漢方医学の「気・血・水」で考える 花粉症の原因

漢方医学での基礎となる「気・血・水」で考えた時に、花粉症で鼻水やくしゃみといった症状が出る方では、体内で水の偏りが生じている、「水滞」が原因となっていることが多いです。むくみやすい体質でもあり、むくみが鼻に来ると鼻炎症状がでます。人によっては水滞がさらに肌にも影響し、湿疹がでる人もいます。

漢方医学の「証」で考える 花粉症の患者タイプと漢方薬

また、こちらも漢方医学の基礎のひとつである「証」によって考えた時、花粉症の患者タイプとしては大まかに下記3つに分けられます。
(1)身体が冷えている方
(2)身体が熱くなっている方
(3)中間の方

(1)では、サラサラの鼻水が出やすく、例えば、体を強力に温めて水を循環させる効果のある附子が入った、麻黄附子細辛湯が良いでしょう。
(2)では、赤ら顔や強い鼻づまり、のどの渇きといった症状が出やすく、強力に身体を冷やす石膏を含有した辛夷清肺湯などが良いと考えられます。
(3)の場合には、鼻水と鼻づまりが共存した状態です。これには、風邪の引き始めで有名な葛根湯に、鼻の通りを良くする辛夷と副鼻腔炎に効果のある川芎が加わった葛根湯加川芎辛夷が良いと思います。

皮膚のかゆみの原因 水滞はない場合も

皮膚のかゆみでは、乾燥や皮脂不足も原因となることから、前述した水滞以外が原因のこともあります。花粉症の時期に皮膚にアレルギー症状がでてきてかゆくなるという方は確かに水滞が原因である可能性が高いです。

しかし、通年を通して肌にアレルギーがあるという方は、「血虚」が原因となっていることも多いです。血の循環が滞ることで、皮膚に栄養がいきわたらなくなり、結果として皮脂の分泌が低下して、皮膚の乾燥へとつながります。花粉症シーズンに皮膚のアレルギー症状で来局した方をカウンセリングする際には、そのシーズン以外の肌の状態を確認すると良いです。

もし、普段からむくみなどはひどくなく、かつ、花粉がない状態でも皮膚に湿疹やかゆみが出やすいということであれば、水滞が原因ではなく、血虚の可能性があります。

皮膚の不調に対する漢方薬

皮膚は他の様々な身体の不調ともつながりやすいため、他の症状も踏まえて漢方薬を選ぶ必要があります。皮膚のかゆみの他に、赤みとかゆみがある方には黄連解毒湯、冷え症で皮膚の乾燥がひどい方には当帰飲子、疲れやすくむくみやすい方には六味地黄丸、また体力がなく疲労倦怠感がある方には真武湯が向いています。加えて、皮膚のかゆみだけでなく、不眠傾向がある方には加味帰脾湯が適しています。さらに、皮膚のアレルギー症状が慢性化したため黒ずんでしまい、さらに鼻炎も伴っているといったさらに酷い方には荊芥連翹湯が良いです。
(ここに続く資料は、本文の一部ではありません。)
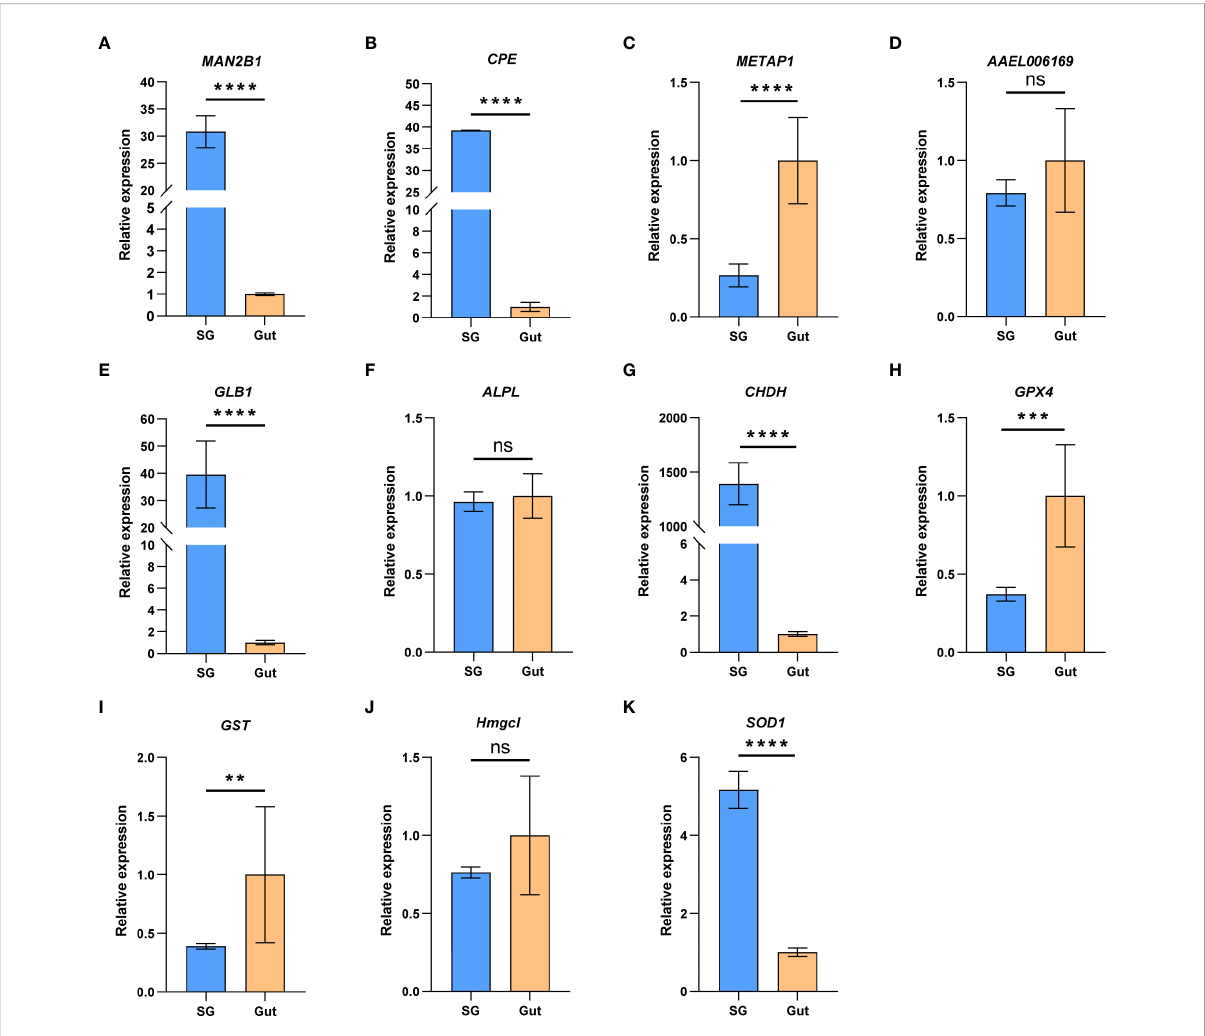
FIGURE 2 The relative gene expression of the 11 feeding-related genes between salivary glands (SG) and gut (Gut) of Pseudoregma bambucicola detected by RT-qPCR. (A) lysosomal a -mannosidase ( MAN2B1 ); (B) carboxypeptidase E like ( CPE ); (C) methionine aminopeptidase-related gene ( METAP1D ); (D) lysosomal aspartic protease (AAEL006169); (E) b -galactosidase ( GLB1 ); (F) alkaline phosphatase ( ALPL ); (G) glucose dehydrogenase ( CHDH ); (H) phospholipid hydroperoxide glutathione peroxidase ( GPX4 ); (I) glutathione S-transferase ( GST ); (J) hydroxymethylglutaryl-CoA lyase ( Hmgcl ); (K) superoxide dismutase ( SOD1 ). Heat shock protein 70 A1 and microsomal glutathione S-transferase 1 were used as internal reference genes. Asterisks above the bars indicate signi fi cant differences (** P < 0.01; *** P < 0.001; **** P < 0.0001). “ ns ” indicates not signi fi cant (P >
身体の内面から考えてみると、五臓六腑と皮膚とは密接に関連することが古来より知られています。現代でも皮膚は内臓の状態を見るのに適していると考えられています。その中でも、脾が弱る脾虚による皮膚の不調には、補中益気湯が有効です。

最新のメカニズム研究では、腸管免疫機能を高めることで免疫のバランスを調えることがわかりました。それによってIgE抗体産生を抑え、結果としてアレルギー反応が起こらないようになります。西洋医学においても、皮膚の不調には外用薬だけでなく、ビタミン剤などで内面から治す治療も同時に行います。漢方医学でも内面から治すことも大切にします。
ぜひ幅広い観点から花粉症を見つめてみてください。